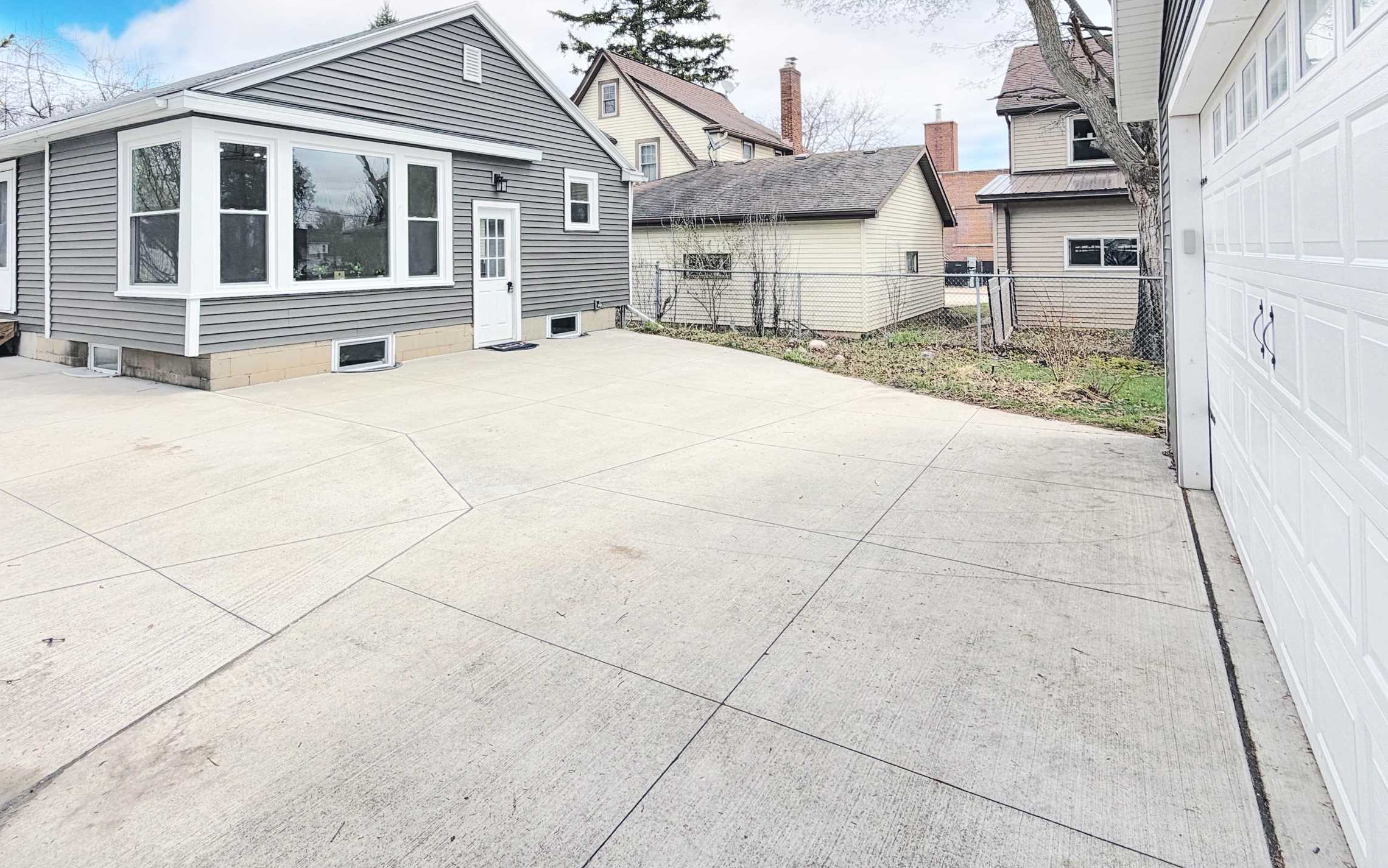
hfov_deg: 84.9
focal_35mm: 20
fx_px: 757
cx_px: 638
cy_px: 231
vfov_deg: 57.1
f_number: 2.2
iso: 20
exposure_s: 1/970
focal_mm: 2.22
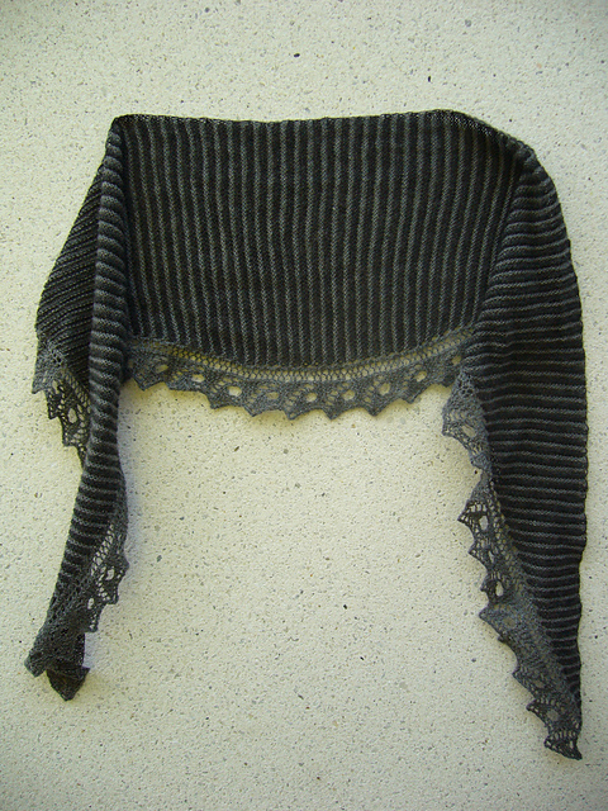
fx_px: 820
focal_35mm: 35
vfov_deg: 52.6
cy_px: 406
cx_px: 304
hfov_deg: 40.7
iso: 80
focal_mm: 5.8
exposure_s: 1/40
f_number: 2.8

━━━━━━━━━━

#### [TASK DESCRIPTION]
Restate each entry exactly, omitting pictures.

#### [ANSWER SECTION]
hfov_deg: 84.9
focal_35mm: 20
fx_px: 757
cx_px: 638
cy_px: 231
vfov_deg: 57.1
f_number: 2.2
iso: 20
exposure_s: 1/970
focal_mm: 2.22
fx_px: 820
focal_35mm: 35
vfov_deg: 52.6
cy_px: 406
cx_px: 304
hfov_deg: 40.7
iso: 80
focal_mm: 5.8
exposure_s: 1/40
f_number: 2.8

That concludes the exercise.